Psychotherapists in private practices can give most their patients, whenever practical, the MMPI-2, or any similar test at the beginning of treatment, and periodically though-out treatment. This data can be pooled across practices. The huge research gap between the Empirically Supported Treatments that are very brief, and the long-term therapy found in most private practices could begin to close. The majority of the public seeks brief psychological treatments for their problems, and there are many effective treatments available to them. However, many individuals suffer from problems that can only be helped by a maturation in personality. Most the patients in this study were polysymptomatic mainly due to their personality disorders.
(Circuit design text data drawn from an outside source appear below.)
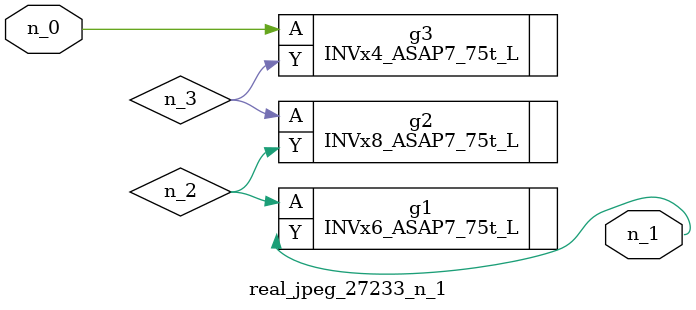
<source format=v>
module real_jpeg_27233_n_1 (n_0, n_1);

input n_0;

output n_1;

wire n_3;
wire n_2;

INVx4_ASAP7_75t_L g3 ( 
.A(n_0),
.Y(n_3)
);

INVx6_ASAP7_75t_L g1 ( 
.A(n_2),
.Y(n_1)
);

INVx8_ASAP7_75t_L g2 ( 
.A(n_3),
.Y(n_2)
);


endmodule
</source>
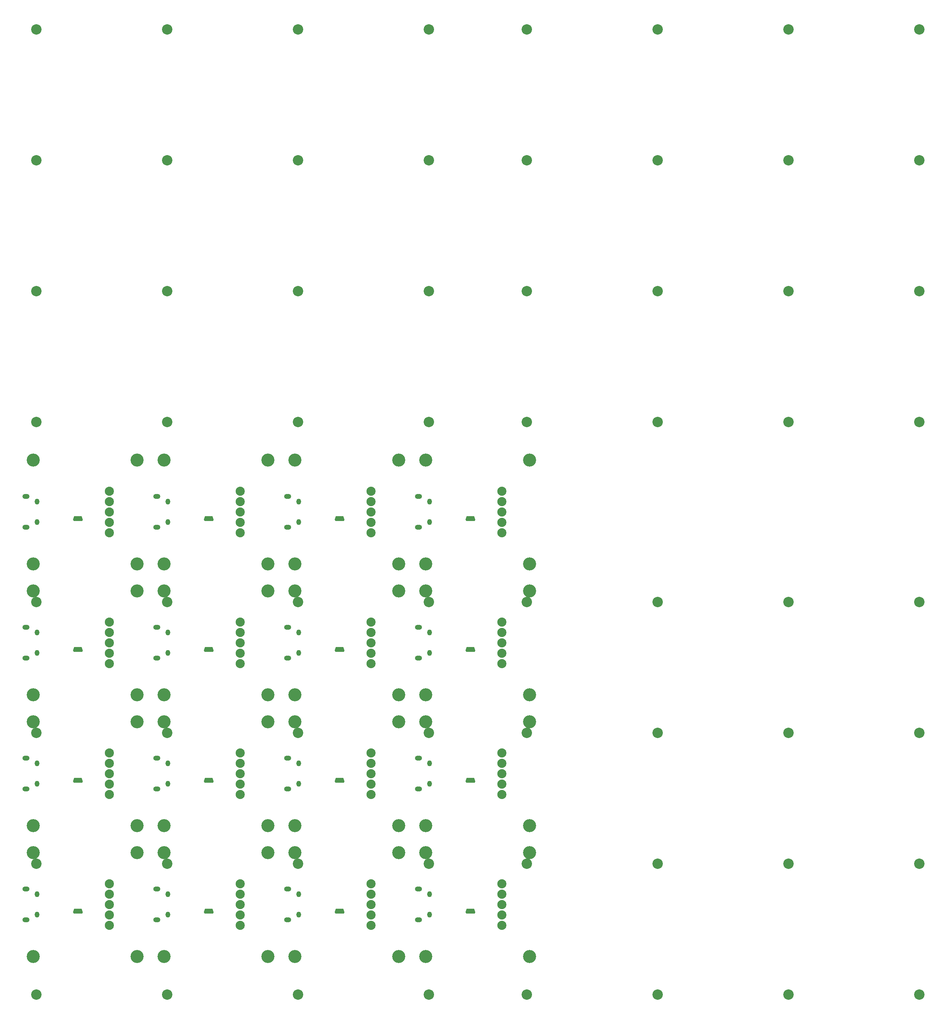
<source format=gbs>
G04 DipTrace 2.3.1.0*
%INinterface_BottomMask.gbs*%
%MOIN*%
%ADD31C,0.1*%
%ADD32C,0.126*%
%ADD40C,0.0879*%
%ADD46O,0.0689X0.0472*%
%ADD48O,0.0453X0.0571*%
%FSLAX44Y44*%
G04*
G70*
G90*
G75*
G01*
%LNBotMask*%
%LPD*%
D31*
X5512Y1575D3*
X52756D3*
Y56693D3*
X5512D3*
D48*
X5600Y11221D3*
Y9253D3*
D46*
X4537Y11713D3*
Y8761D3*
D40*
X12562Y12237D3*
Y11237D3*
Y10237D3*
Y9237D3*
Y8237D3*
G36*
X10002Y9507D2*
X9882Y9827D1*
X9162D1*
X9042Y9507D1*
X9122Y9347D1*
X9962D1*
D1*
X10002Y9507D1*
G37*
D32*
X15237Y15237D3*
X5237D3*
Y5237D3*
X15237D3*
D31*
X18112Y1575D3*
X65356D3*
Y56693D3*
X18112D3*
D48*
X18200Y11221D3*
Y9253D3*
D46*
X17137Y11713D3*
Y8761D3*
D40*
X25162Y12237D3*
Y11237D3*
Y10237D3*
Y9237D3*
Y8237D3*
G36*
X22602Y9507D2*
X22482Y9827D1*
X21762D1*
X21642Y9507D1*
X21722Y9347D1*
X22562D1*
D1*
X22602Y9507D1*
G37*
D32*
X27837Y15237D3*
X17837D3*
Y5237D3*
X27837D3*
D31*
X30712Y1575D3*
X77956D3*
Y56693D3*
X30712D3*
D48*
X30800Y11221D3*
Y9253D3*
D46*
X29737Y11713D3*
Y8761D3*
D40*
X37762Y12237D3*
Y11237D3*
Y10237D3*
Y9237D3*
Y8237D3*
G36*
X35202Y9507D2*
X35082Y9827D1*
X34362D1*
X34242Y9507D1*
X34322Y9347D1*
X35162D1*
D1*
X35202Y9507D1*
G37*
D32*
X40437Y15237D3*
X30437D3*
Y5237D3*
X40437D3*
D31*
X43312Y1575D3*
X90556D3*
Y56693D3*
X43312D3*
D48*
X43400Y11221D3*
Y9253D3*
D46*
X42337Y11713D3*
Y8761D3*
D40*
X50362Y12237D3*
Y11237D3*
Y10237D3*
Y9237D3*
Y8237D3*
G36*
X47802Y9507D2*
X47682Y9827D1*
X46962D1*
X46842Y9507D1*
X46922Y9347D1*
X47762D1*
D1*
X47802Y9507D1*
G37*
D32*
X53037Y15237D3*
X43037D3*
Y5237D3*
X53037D3*
D31*
X5512Y14175D3*
X52756D3*
Y69293D3*
X5512D3*
D48*
X5600Y23821D3*
Y21853D3*
D46*
X4537Y24313D3*
Y21361D3*
D40*
X12562Y24837D3*
Y23837D3*
Y22837D3*
Y21837D3*
Y20837D3*
G36*
X10002Y22107D2*
X9882Y22427D1*
X9162D1*
X9042Y22107D1*
X9122Y21947D1*
X9962D1*
D1*
X10002Y22107D1*
G37*
D32*
X15237Y27837D3*
X5237D3*
Y17837D3*
X15237D3*
D31*
X18112Y14175D3*
X65356D3*
Y69293D3*
X18112D3*
D48*
X18200Y23821D3*
Y21853D3*
D46*
X17137Y24313D3*
Y21361D3*
D40*
X25162Y24837D3*
Y23837D3*
Y22837D3*
Y21837D3*
Y20837D3*
G36*
X22602Y22107D2*
X22482Y22427D1*
X21762D1*
X21642Y22107D1*
X21722Y21947D1*
X22562D1*
D1*
X22602Y22107D1*
G37*
D32*
X27837Y27837D3*
X17837D3*
Y17837D3*
X27837D3*
D31*
X30712Y14175D3*
X77956D3*
Y69293D3*
X30712D3*
D48*
X30800Y23821D3*
Y21853D3*
D46*
X29737Y24313D3*
Y21361D3*
D40*
X37762Y24837D3*
Y23837D3*
Y22837D3*
Y21837D3*
Y20837D3*
G36*
X35202Y22107D2*
X35082Y22427D1*
X34362D1*
X34242Y22107D1*
X34322Y21947D1*
X35162D1*
D1*
X35202Y22107D1*
G37*
D32*
X40437Y27837D3*
X30437D3*
Y17837D3*
X40437D3*
D31*
X43312Y14175D3*
X90556D3*
Y69293D3*
X43312D3*
D48*
X43400Y23821D3*
Y21853D3*
D46*
X42337Y24313D3*
Y21361D3*
D40*
X50362Y24837D3*
Y23837D3*
Y22837D3*
Y21837D3*
Y20837D3*
G36*
X47802Y22107D2*
X47682Y22427D1*
X46962D1*
X46842Y22107D1*
X46922Y21947D1*
X47762D1*
D1*
X47802Y22107D1*
G37*
D32*
X53037Y27837D3*
X43037D3*
Y17837D3*
X53037D3*
D31*
X5512Y26775D3*
X52756D3*
Y81893D3*
X5512D3*
D48*
X5600Y36421D3*
Y34453D3*
D46*
X4537Y36913D3*
Y33961D3*
D40*
X12562Y37437D3*
Y36437D3*
Y35437D3*
Y34437D3*
Y33437D3*
G36*
X10002Y34707D2*
X9882Y35027D1*
X9162D1*
X9042Y34707D1*
X9122Y34547D1*
X9962D1*
D1*
X10002Y34707D1*
G37*
D32*
X15237Y40437D3*
X5237D3*
Y30437D3*
X15237D3*
D31*
X18112Y26775D3*
X65356D3*
Y81893D3*
X18112D3*
D48*
X18200Y36421D3*
Y34453D3*
D46*
X17137Y36913D3*
Y33961D3*
D40*
X25162Y37437D3*
Y36437D3*
Y35437D3*
Y34437D3*
Y33437D3*
G36*
X22602Y34707D2*
X22482Y35027D1*
X21762D1*
X21642Y34707D1*
X21722Y34547D1*
X22562D1*
D1*
X22602Y34707D1*
G37*
D32*
X27837Y40437D3*
X17837D3*
Y30437D3*
X27837D3*
D31*
X30712Y26775D3*
X77956D3*
Y81893D3*
X30712D3*
D48*
X30800Y36421D3*
Y34453D3*
D46*
X29737Y36913D3*
Y33961D3*
D40*
X37762Y37437D3*
Y36437D3*
Y35437D3*
Y34437D3*
Y33437D3*
G36*
X35202Y34707D2*
X35082Y35027D1*
X34362D1*
X34242Y34707D1*
X34322Y34547D1*
X35162D1*
D1*
X35202Y34707D1*
G37*
D32*
X40437Y40437D3*
X30437D3*
Y30437D3*
X40437D3*
D31*
X43312Y26775D3*
X90556D3*
Y81893D3*
X43312D3*
D48*
X43400Y36421D3*
Y34453D3*
D46*
X42337Y36913D3*
Y33961D3*
D40*
X50362Y37437D3*
Y36437D3*
Y35437D3*
Y34437D3*
Y33437D3*
G36*
X47802Y34707D2*
X47682Y35027D1*
X46962D1*
X46842Y34707D1*
X46922Y34547D1*
X47762D1*
D1*
X47802Y34707D1*
G37*
D32*
X53037Y40437D3*
X43037D3*
Y30437D3*
X53037D3*
D31*
X5512Y39375D3*
X52756D3*
Y94493D3*
X5512D3*
D48*
X5600Y49021D3*
Y47053D3*
D46*
X4537Y49513D3*
Y46561D3*
D40*
X12562Y50037D3*
Y49037D3*
Y48037D3*
Y47037D3*
Y46037D3*
G36*
X10002Y47307D2*
X9882Y47627D1*
X9162D1*
X9042Y47307D1*
X9122Y47147D1*
X9962D1*
D1*
X10002Y47307D1*
G37*
D32*
X15237Y53037D3*
X5237D3*
Y43037D3*
X15237D3*
D31*
X18112Y39375D3*
X65356D3*
Y94493D3*
X18112D3*
D48*
X18200Y49021D3*
Y47053D3*
D46*
X17137Y49513D3*
Y46561D3*
D40*
X25162Y50037D3*
Y49037D3*
Y48037D3*
Y47037D3*
Y46037D3*
G36*
X22602Y47307D2*
X22482Y47627D1*
X21762D1*
X21642Y47307D1*
X21722Y47147D1*
X22562D1*
D1*
X22602Y47307D1*
G37*
D32*
X27837Y53037D3*
X17837D3*
Y43037D3*
X27837D3*
D31*
X30712Y39375D3*
X77956D3*
Y94493D3*
X30712D3*
D48*
X30800Y49021D3*
Y47053D3*
D46*
X29737Y49513D3*
Y46561D3*
D40*
X37762Y50037D3*
Y49037D3*
Y48037D3*
Y47037D3*
Y46037D3*
G36*
X35202Y47307D2*
X35082Y47627D1*
X34362D1*
X34242Y47307D1*
X34322Y47147D1*
X35162D1*
D1*
X35202Y47307D1*
G37*
D32*
X40437Y53037D3*
X30437D3*
Y43037D3*
X40437D3*
D31*
X43312Y39375D3*
X90556D3*
Y94493D3*
X43312D3*
D48*
X43400Y49021D3*
Y47053D3*
D46*
X42337Y49513D3*
Y46561D3*
D40*
X50362Y50037D3*
Y49037D3*
Y48037D3*
Y47037D3*
Y46037D3*
G36*
X47802Y47307D2*
X47682Y47627D1*
X46962D1*
X46842Y47307D1*
X46922Y47147D1*
X47762D1*
D1*
X47802Y47307D1*
G37*
D32*
X53037Y53037D3*
X43037D3*
Y43037D3*
X53037D3*
M02*

</source>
Brief treatments on each separate symptom, would have done little to relieve their suffering. Many had been in symptom-focused treatment before coming to long-term psychotherapy. The distinction should be simple enough; brief cognitive-behavioral treatments have been shown to work well for many specific symptoms. They are brief and cost effective. However, many individuals may require long-term psychotherapy. The specialized skills, patience and therapeutic relationship in long-term psychoanalytic psychotherapy fosters deep changes to personality that allows for a better ability to handle stress, intimacy and a greater sense of well being. This study demonstrates with a well-validated objective test, that this is possible after years of effective treatment.